**PROMPT:**
Replace "scientific name" with "binomial name" everywhere in the material below, and return every line otherwise unchanged.

--- GIVEN ENTRIES ---

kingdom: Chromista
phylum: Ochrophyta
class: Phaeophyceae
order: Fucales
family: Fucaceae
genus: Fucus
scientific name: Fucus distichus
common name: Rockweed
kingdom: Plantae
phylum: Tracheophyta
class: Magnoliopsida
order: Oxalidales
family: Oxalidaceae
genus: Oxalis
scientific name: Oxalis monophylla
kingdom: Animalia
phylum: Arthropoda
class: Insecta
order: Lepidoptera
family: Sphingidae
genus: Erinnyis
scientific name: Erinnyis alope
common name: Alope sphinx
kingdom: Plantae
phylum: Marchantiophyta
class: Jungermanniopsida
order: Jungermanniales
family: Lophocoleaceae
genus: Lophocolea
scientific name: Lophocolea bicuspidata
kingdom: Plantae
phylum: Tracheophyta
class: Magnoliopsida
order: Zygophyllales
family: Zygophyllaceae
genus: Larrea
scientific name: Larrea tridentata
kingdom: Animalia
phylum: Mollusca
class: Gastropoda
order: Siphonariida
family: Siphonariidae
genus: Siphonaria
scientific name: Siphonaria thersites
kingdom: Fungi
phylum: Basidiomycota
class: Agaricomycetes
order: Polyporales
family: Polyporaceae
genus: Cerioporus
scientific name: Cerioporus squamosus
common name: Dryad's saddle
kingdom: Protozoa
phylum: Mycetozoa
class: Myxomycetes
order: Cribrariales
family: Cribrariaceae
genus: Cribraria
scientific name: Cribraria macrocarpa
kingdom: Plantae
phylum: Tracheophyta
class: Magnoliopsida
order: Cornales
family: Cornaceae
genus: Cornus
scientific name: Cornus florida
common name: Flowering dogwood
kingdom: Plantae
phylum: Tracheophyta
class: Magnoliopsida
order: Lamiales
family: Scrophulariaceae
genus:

---

**IN RESPONSE:**
kingdom: Chromista
phylum: Ochrophyta
class: Phaeophyceae
order: Fucales
family: Fucaceae
genus: Fucus
binomial name: Fucus distichus
common name: Rockweed
kingdom: Plantae
phylum: Tracheophyta
class: Magnoliopsida
order: Oxalidales
family: Oxalidaceae
genus: Oxalis
binomial name: Oxalis monophylla
kingdom: Animalia
phylum: Arthropoda
class: Insecta
order: Lepidoptera
family: Sphingidae
genus: Erinnyis
binomial name: Erinnyis alope
common name: Alope sphinx
kingdom: Plantae
phylum: Marchantiophyta
class: Jungermanniopsida
order: Jungermanniales
family: Lophocoleaceae
genus: Lophocolea
binomial name: Lophocolea bicuspidata
kingdom: Plantae
phylum: Tracheophyta
class: Magnoliopsida
order: Zygophyllales
family: Zygophyllaceae
genus: Larrea
binomial name: Larrea tridentata
kingdom: Animalia
phylum: Mollusca
class: Gastropoda
order: Siphonariida
family: Siphonariidae
genus: Siphonaria
binomial name: Siphonaria thersites
kingdom: Fungi
phylum: Basidiomycota
class: Agaricomycetes
order: Polyporales
family: Polyporaceae
genus: Cerioporus
binomial name: Cerioporus squamosus
common name: Dryad's saddle
kingdom: Protozoa
phylum: Mycetozoa
class: Myxomycetes
order: Cribrariales
family: Cribrariaceae
genus: Cribraria
binomial name: Cribraria macrocarpa
kingdom: Plantae
phylum: Tracheophyta
class: Magnoliopsida
order: Cornales
family: Cornaceae
genus: Cornus
binomial name: Cornus florida
common name: Flowering dogwood
kingdom: Plantae
phylum: Tracheophyta
class: Magnoliopsida
order: Lamiales
family: Scrophulariaceae
genus:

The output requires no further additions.